On Oct 4, 2012, at 1:33 PM, "Schweiss, Chip" <chip at innovates.com> wrote:> Again thanks for the input and clarifications. > > I would like to clarify the numbers I was talking about with ZiL performance specs I was seeing talked about on other forums. Right now I''m getting streaming performance of sync writes at about 1 Gbit/S. My target is closer to 10Gbit/S. If I get to build it this system, it will house a decent size VMware NFS storage w/ 200+ VMs, which will be dual connected via 10Gbe. This is all medical imaging research. We move data around by the TB and fast streaming is imperative. > > On the system I''ve been testing with is 10Gbe connected and I have about 50 VMs running very happily, and haven''t yet found my random I/O limit. However every time, I storage vMotion a handful of additional VMs, the ZIL seems to max out it''s writing speed to the SSDs and random I/O also suffers. With out the SSD ZIL, random I/O is very poor. I will be doing some testing with sync=off, tomorrow and see how things perform. > > If anyone can testify to a ZIL device(s) that can keep up with 10GBe or more streaming synchronous writes please let me know.Quick datapoint, with qty 3 ZeusRAMs as striped slog, we could push 1.3 GBytes/sec of storage vmotion on a relatively modest system. To sustain that sort of thing often requires full system-level tuning and proper systems engineering design. Fortunately, people tend to not do storage vmotion on a continuous basis. -- richard -- Richard.Elling at RichardElling.com +1-760-896-4422 -------------- next part -------------- An HTML attachment was scrubbed... URL: <http://mail.opensolaris.org/pipermail/zfs-discuss/attachments/20121004/7df9d57a/attachment.html>
On 10/04/12 15:59, Edward Ned Harvey (opensolarisisdeadlongliveopensolaris) wrote:>> From: zfs-discuss-bounces at opensolaris.org [mailto:zfs-discuss- >> bounces at opensolaris.org] On Behalf Of Neil Perrin >> >> The ZIL code chains blocks together and these are allocated round robin >> among slogs or >> if they don''t exist then the main pool devices. > So, if somebody is doing sync writes as fast as possible, would they gain more bandwidth by adding multiple slog devices? >In general - yes, but it really depends. Multiple synchronous writes of any size across multiple file systems will fan out across the log devices. That is because there is a separate independent log chain for each file system. Also large synchronous writes (eg 1MB) within a specific file system will be spread out. The ZIL code will try to allocate a block to hold all the records it needs to commit up to the largest block size - which currently for you should be 128KB. Anything larger will allocate a new block - on a different device if there are multiple devices. However, lots of small synchronous writes to the same file system might not use more than one 128K block and benefit from multiple slog devices. Neil.

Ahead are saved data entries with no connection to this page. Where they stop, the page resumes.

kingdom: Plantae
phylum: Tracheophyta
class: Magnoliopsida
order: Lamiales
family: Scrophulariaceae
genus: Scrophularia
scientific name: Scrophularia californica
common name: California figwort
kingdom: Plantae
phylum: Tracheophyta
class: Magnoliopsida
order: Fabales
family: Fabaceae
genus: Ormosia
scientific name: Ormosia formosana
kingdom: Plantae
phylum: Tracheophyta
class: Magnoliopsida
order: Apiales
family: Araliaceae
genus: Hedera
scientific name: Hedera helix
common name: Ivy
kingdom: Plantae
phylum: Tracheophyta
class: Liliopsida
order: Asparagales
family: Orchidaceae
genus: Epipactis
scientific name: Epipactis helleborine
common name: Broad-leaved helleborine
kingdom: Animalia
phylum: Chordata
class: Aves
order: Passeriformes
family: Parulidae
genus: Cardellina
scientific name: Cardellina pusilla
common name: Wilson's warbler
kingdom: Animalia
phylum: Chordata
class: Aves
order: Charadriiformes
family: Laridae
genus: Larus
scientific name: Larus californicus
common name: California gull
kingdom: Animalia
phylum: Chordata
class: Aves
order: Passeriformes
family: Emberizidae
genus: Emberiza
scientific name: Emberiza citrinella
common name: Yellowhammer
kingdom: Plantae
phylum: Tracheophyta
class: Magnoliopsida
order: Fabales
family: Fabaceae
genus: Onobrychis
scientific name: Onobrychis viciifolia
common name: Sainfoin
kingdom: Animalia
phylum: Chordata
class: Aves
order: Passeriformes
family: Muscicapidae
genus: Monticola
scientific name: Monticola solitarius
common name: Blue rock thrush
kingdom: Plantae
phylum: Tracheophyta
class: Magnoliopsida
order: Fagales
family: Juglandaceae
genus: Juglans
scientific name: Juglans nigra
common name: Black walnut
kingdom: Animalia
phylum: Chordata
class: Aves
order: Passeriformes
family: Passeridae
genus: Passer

Edward Ned Harvey (opensolarisisdeadlongliveopensolaris)
2012-Oct-05 13:50 UTC
[zfs-discuss] Making ZIL faster
> From: Neil Perrin [mailto:neil.perrin at oracle.com] > > In general - yes, but it really depends. Multiple synchronous writes of any > size > across multiple file systems will fan out across the log devices. That is > because there is a separate independent log chain for each file system. > > Also large synchronous writes (eg 1MB) within a specific file system will be > spread out. > The ZIL code will try to allocate a block to hold all the records it needs to > commit up to the largest block size - which currently for you should be 128KB. > Anything larger will allocate a new block - on a different device if there are > multiple devices. > > However, lots of small synchronous writes to the same file system might not > use more than one 128K block and benefit from multiple slog devices.That is an awesome explanation. Thank you.